Pero «sus hijos» andan sueltos por ahí…

No es muy original, lo sé, pero todavía había quien no había leído o visto la película
Los niños del Brasil
, y pensaron que era brutal. Sin embargo, la mayoría de las críticas estuvieron de acuerdo en que
Demonios interiores
era pura basura: una cínica explotación de la necesidad de la gente de sentir terror y sentirse escandalizada.

Una vez más me convertí en Mr. Violento, y
Demonios interiores
fue caracterizado por algunos como un libro malvado y peligroso al que había que boicotear, lo que naturalmente hizo que las ventas se pusieran por las nubes. Muchos bibliotecarios se vieron en la obligación moral de negarse a prestarlo a menores de dieciocho años. Eso provocó que los escolares robaran el libro de las estanterías para leer los episodios más violentos a escondidas y se creó entre los jóvenes un culto en torno a mi persona.
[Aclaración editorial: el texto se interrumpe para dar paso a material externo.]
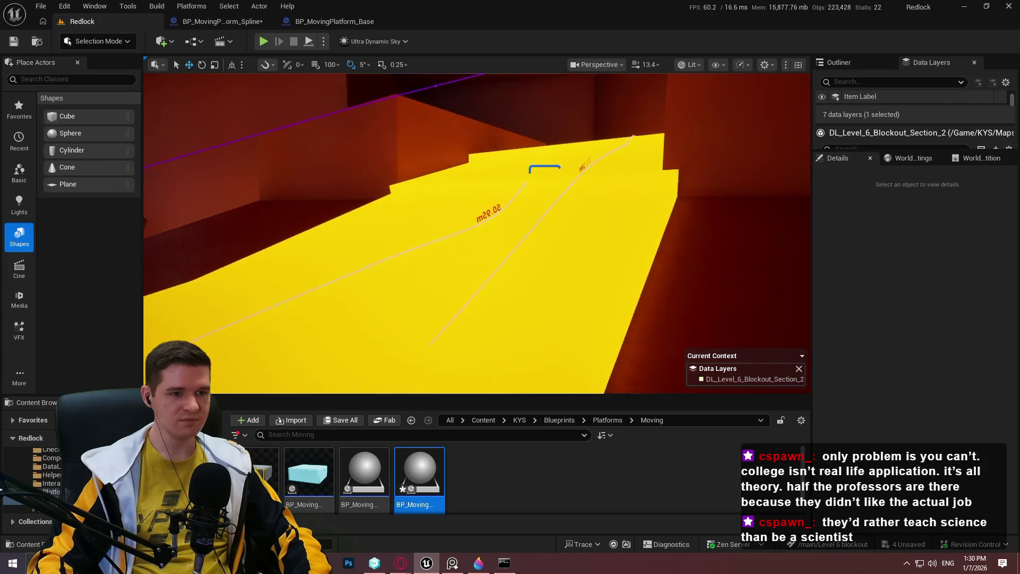
{"action": "key", "text": "w"}
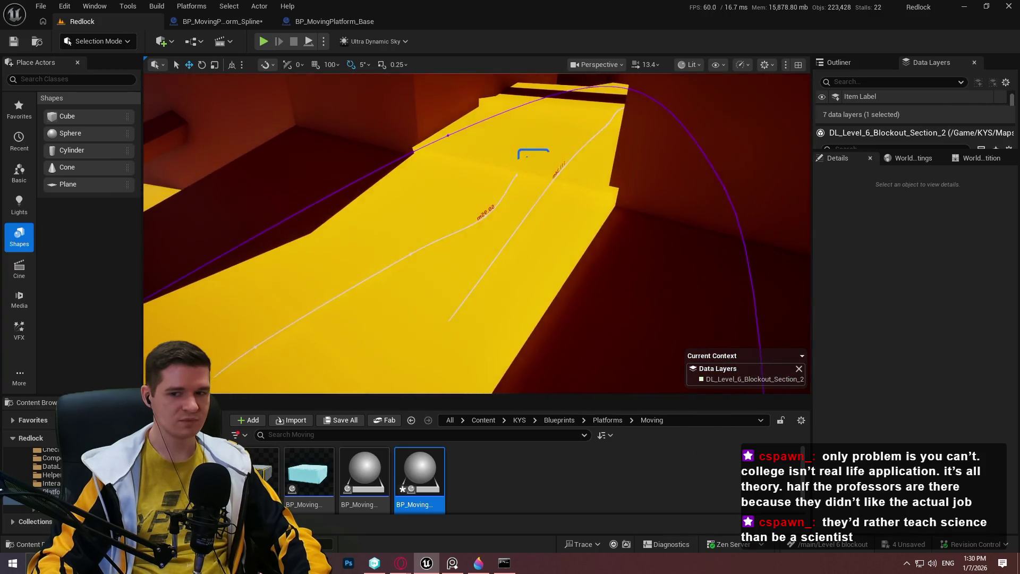
{"action": "key", "text": "w"}
{"action": "key", "text": "w"}
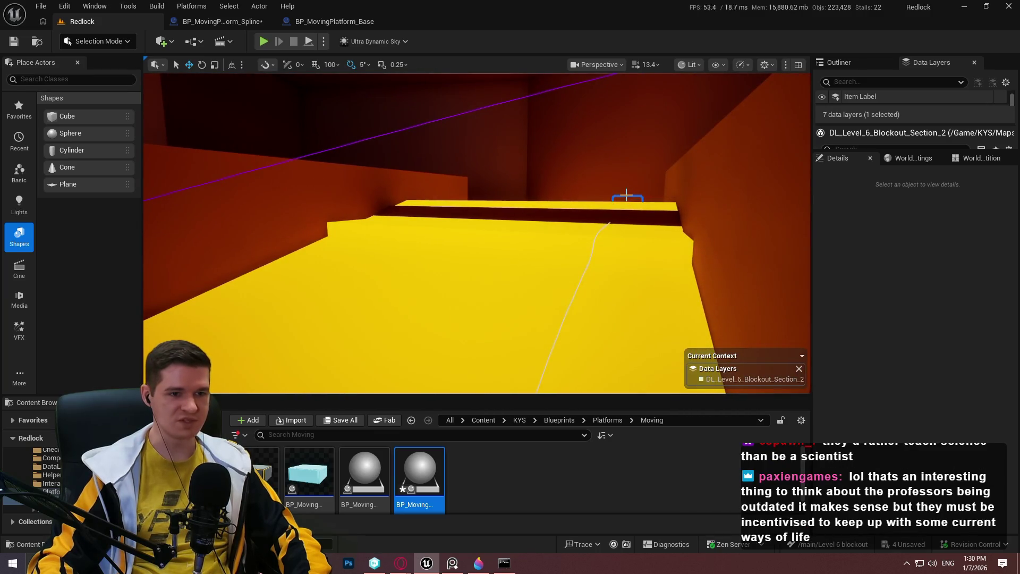
{"action": "left_click", "coordinate": [626, 196]}
{"action": "scroll", "coordinate": [868, 400], "scroll_direction": "down", "scroll_amount": 5}
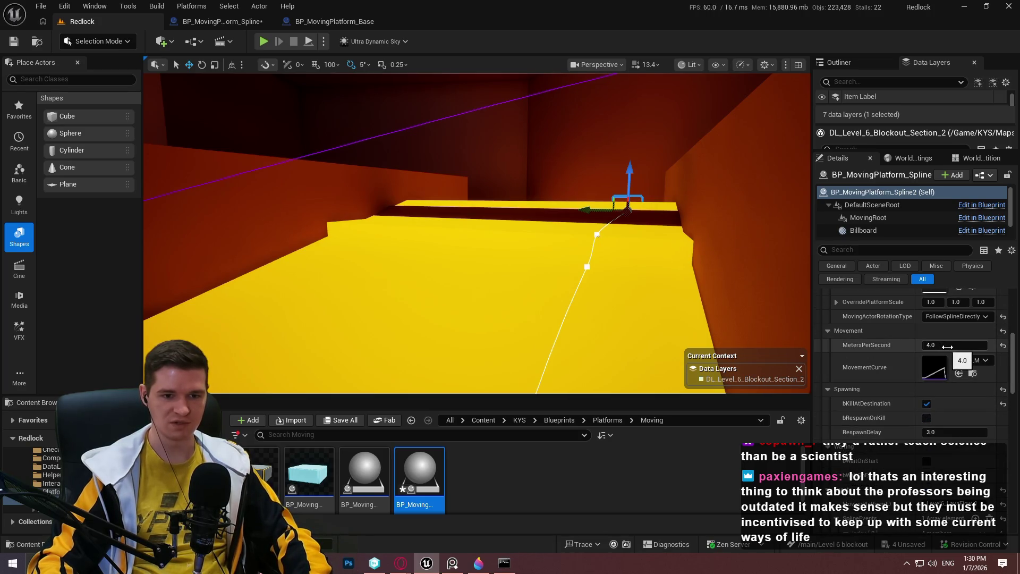
{"action": "scroll", "coordinate": [935, 372], "scroll_direction": "down", "scroll_amount": 2}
Incluso, en una escuela de Aalborg, los profesores atraparon a unos jóvenes que habían creado el Club de los Poetas Muertos, cuyo objetivo era reunir y leer los más minuciosos relatos de torturas de la historia de la literatura. Mis dos libros de demonios se habían convertido casi en su Biblia y los leían en todas sus reuniones. Incluso habían dibujado algunas escenas con una minuciosidad digna del mejor informe policial. Los padres estaban conmocionados; los directores de escuelas, furibundos, y los políticos de extrema derecha hablaban de prohibición, censura o, como mínimo, de poner límite de edad a libros y películas. Muchos de mis colegas escritores hacían cola para declararse en contra de mi actividad literaria. No tenía nada que ver con la literatura, afirmaban, e insinuaron que el papel del libro haría mejor uso en el baño.

Entretanto, aumentaban las ventas.

A la vez, me llamaban y amenazaban por teléfono. Voces coléricas que me decían las peores cosas y detallaban cómo debería ser ejecutado, con métodos que ni siquiera yo era capaz de describir en mis libros. Nos dieron un número telefónico secreto, lo cual puso freno a lo peor, pero no impidió la llegada de montones de cartas. Debido a que mi dirección también era secreta, la correspondencia de los admiradores llegaba a mi editorial. Cada semana me esperaba una bolsa llena a tope. Al principio las abría y leía todas, incluso las que me ofendían; pero poco a poco cogí tanta práctica que ni siquiera abría ya las que contenían ataques de odio, podía percibir la cólera que emanaba de la letra del sobre.